Thanks for taking the time to look at my question , strangely all tax advisors that I have contacted so far seems to indicate that it should be treated as a Capital gain tax as this property was not my main residence (main residence has been in UK for last 8 years).
I'm now quite lost but as I do not want to make a wrong tax declaration/statement I will investigate the CGT (28% ! of the capital gain, minus tax relief 11k etc...).
I wonder if you could provide add links to follow you origfinal analysis so I could share them with the tax advisor that I will soon hire to help me.

thank you again
Lio


----------



## iota2014 (Jul 30, 2015)

Google is your friend - much cheaper than paying tax advisors. 

https://www.google.co.uk/search?q=h...erty&ie=UTF-8&oe=UTF-8&hl=en-gb&client=safari


----------



## JustLurking (Mar 25, 2015)

leoninukfr said:


> ... it should be treated as a Capital gain tax as this property was not my main residence (main residence has been in UK for last 8 years).


That would be how I would expect this to resolve, too. Any _increase in value_ of your flat between purchase and sale is a capital gain, and probably(*) taxable to the UK. The act of _transferring the cash_ to the UK isn't additionally taxable, though.

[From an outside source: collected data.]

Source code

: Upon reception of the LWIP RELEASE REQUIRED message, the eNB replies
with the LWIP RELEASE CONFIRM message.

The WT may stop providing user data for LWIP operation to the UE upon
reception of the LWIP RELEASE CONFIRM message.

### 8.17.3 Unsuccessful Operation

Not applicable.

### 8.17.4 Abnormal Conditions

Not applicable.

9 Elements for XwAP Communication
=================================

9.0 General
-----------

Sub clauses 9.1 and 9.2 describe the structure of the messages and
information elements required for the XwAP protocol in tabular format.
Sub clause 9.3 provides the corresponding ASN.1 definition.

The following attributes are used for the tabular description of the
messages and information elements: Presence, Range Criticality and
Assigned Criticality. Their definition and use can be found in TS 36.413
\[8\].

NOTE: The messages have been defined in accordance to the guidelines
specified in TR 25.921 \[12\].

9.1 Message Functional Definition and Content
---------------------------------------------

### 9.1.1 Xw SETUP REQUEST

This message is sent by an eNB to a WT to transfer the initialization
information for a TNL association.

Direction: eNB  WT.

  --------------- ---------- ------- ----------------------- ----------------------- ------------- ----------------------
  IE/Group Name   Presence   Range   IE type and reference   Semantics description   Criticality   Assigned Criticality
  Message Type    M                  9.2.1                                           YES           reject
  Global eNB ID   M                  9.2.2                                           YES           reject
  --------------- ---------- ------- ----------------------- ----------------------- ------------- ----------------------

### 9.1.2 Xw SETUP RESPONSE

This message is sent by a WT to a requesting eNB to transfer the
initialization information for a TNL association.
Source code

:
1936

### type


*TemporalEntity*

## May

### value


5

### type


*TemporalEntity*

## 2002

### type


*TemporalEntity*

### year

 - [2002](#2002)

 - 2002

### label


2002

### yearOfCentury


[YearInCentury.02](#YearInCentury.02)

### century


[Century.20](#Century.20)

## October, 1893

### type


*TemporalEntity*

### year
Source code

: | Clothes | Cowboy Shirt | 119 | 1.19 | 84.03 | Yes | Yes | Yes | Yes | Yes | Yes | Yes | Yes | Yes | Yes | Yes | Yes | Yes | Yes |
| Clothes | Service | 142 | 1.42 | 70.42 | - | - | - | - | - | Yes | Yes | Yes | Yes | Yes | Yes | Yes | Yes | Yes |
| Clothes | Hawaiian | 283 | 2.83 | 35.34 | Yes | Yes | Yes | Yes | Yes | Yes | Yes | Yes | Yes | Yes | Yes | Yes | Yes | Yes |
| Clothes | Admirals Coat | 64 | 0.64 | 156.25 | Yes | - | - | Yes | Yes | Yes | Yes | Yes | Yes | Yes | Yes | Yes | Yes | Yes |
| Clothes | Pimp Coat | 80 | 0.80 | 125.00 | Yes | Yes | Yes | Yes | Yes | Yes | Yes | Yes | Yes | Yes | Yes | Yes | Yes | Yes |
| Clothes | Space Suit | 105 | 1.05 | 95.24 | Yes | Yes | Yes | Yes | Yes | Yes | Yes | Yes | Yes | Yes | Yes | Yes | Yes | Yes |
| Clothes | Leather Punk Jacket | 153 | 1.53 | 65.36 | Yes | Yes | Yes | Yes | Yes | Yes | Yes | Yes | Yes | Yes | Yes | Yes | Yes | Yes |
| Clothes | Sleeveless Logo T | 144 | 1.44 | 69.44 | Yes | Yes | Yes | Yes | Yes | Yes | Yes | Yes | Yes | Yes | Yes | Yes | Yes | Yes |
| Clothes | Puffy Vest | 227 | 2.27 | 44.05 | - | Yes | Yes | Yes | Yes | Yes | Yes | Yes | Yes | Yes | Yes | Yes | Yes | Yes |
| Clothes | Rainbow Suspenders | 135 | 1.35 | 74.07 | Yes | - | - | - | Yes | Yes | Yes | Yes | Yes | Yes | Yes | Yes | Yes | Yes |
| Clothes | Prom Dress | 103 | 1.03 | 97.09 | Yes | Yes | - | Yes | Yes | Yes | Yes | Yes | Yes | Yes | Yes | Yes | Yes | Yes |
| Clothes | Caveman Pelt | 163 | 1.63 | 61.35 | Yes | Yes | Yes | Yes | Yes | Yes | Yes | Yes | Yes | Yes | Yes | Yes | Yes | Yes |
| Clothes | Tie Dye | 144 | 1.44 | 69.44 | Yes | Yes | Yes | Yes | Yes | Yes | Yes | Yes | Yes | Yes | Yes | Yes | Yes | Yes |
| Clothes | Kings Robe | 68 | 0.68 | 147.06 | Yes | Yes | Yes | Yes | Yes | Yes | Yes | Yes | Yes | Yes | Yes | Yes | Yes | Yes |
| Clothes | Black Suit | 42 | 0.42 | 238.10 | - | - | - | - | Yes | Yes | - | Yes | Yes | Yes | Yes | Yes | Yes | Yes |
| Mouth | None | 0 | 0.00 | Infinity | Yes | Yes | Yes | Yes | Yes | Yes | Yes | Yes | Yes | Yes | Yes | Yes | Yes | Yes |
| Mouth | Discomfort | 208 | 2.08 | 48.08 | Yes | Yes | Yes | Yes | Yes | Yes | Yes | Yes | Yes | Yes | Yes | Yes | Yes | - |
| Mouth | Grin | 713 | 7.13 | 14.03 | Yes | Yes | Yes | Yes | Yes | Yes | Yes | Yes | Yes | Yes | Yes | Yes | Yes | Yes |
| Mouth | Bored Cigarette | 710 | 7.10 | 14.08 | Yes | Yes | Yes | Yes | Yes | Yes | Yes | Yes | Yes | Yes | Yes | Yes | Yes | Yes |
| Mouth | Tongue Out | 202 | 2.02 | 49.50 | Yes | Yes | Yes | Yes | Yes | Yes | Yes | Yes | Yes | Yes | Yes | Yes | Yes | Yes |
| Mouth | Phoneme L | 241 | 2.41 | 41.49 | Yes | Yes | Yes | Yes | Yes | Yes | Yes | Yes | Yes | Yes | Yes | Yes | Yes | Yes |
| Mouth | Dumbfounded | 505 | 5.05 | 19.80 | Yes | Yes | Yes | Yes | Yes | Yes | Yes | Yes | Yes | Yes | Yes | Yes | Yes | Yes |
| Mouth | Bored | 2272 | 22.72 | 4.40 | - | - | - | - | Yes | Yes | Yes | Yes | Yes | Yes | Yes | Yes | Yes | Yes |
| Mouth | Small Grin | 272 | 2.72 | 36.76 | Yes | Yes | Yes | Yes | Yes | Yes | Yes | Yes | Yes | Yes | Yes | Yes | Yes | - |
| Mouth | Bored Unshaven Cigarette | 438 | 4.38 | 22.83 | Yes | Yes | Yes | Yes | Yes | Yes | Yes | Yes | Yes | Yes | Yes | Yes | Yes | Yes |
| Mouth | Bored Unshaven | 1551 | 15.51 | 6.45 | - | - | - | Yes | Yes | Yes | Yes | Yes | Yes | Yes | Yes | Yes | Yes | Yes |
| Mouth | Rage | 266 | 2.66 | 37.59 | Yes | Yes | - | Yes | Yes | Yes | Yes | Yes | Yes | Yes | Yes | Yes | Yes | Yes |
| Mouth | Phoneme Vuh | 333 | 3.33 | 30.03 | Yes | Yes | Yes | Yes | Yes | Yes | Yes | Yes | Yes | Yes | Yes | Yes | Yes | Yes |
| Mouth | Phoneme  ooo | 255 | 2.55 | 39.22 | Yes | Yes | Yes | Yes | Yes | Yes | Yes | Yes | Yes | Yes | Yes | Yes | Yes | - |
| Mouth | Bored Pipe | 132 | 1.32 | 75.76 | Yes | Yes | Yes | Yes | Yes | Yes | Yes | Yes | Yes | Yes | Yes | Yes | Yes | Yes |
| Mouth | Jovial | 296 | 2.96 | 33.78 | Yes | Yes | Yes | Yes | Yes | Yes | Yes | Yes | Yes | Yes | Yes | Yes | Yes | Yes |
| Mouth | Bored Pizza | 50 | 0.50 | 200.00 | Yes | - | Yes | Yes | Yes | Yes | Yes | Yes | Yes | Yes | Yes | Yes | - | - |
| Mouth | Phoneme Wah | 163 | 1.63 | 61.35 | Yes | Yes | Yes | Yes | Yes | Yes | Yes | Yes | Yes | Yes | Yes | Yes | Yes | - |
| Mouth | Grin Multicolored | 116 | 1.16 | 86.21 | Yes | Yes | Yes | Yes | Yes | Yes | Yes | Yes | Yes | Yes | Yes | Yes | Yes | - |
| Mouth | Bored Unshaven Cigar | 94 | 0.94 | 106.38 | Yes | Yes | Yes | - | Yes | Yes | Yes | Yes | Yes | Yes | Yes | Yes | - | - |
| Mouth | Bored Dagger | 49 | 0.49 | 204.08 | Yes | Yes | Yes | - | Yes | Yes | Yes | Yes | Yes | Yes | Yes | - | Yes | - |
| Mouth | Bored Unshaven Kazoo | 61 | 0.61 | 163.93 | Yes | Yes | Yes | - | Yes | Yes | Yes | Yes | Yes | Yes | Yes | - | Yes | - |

Anything you have to pay to France on the same gain should be creditable against your UK tax here, up to a maximum of the UK rate on capital gains. You'll need to pay close attention to the GBP/EUR forex rates here when computing the actual gain. If the flat was your main residence for any period you may be able to exclude or other factor out some of that period from the overall gain computation.

(*) There are UK 'non-dom' rules that sometimes mean that money made outside the UK and _not_ brought into the UK is not UK taxable. These only last for a limited period though -- there's a cut-off at 7 years that you probably fall outside -- and not everyone can take advantage of them anyway. And the UK govt chips away at them every chance it gets, as well.


----------



## Bevdeforges (Nov 16, 2007)

Like Just Lurking said, there are two separate transactions here. Yes, the capital gain on the sale of the property is taxable in France, and at the very least reportable (as part of your worldwide income) in the UK. But there should be some sort of tax credit available based on taxed paid in France.

The transfer of the proceeds is a simple transfer of capital, though, and should not be subject to tax. (Expect some fees related to the transfer, but those are bank fees and possible exchange fees.)
Cheers,
Bev


----------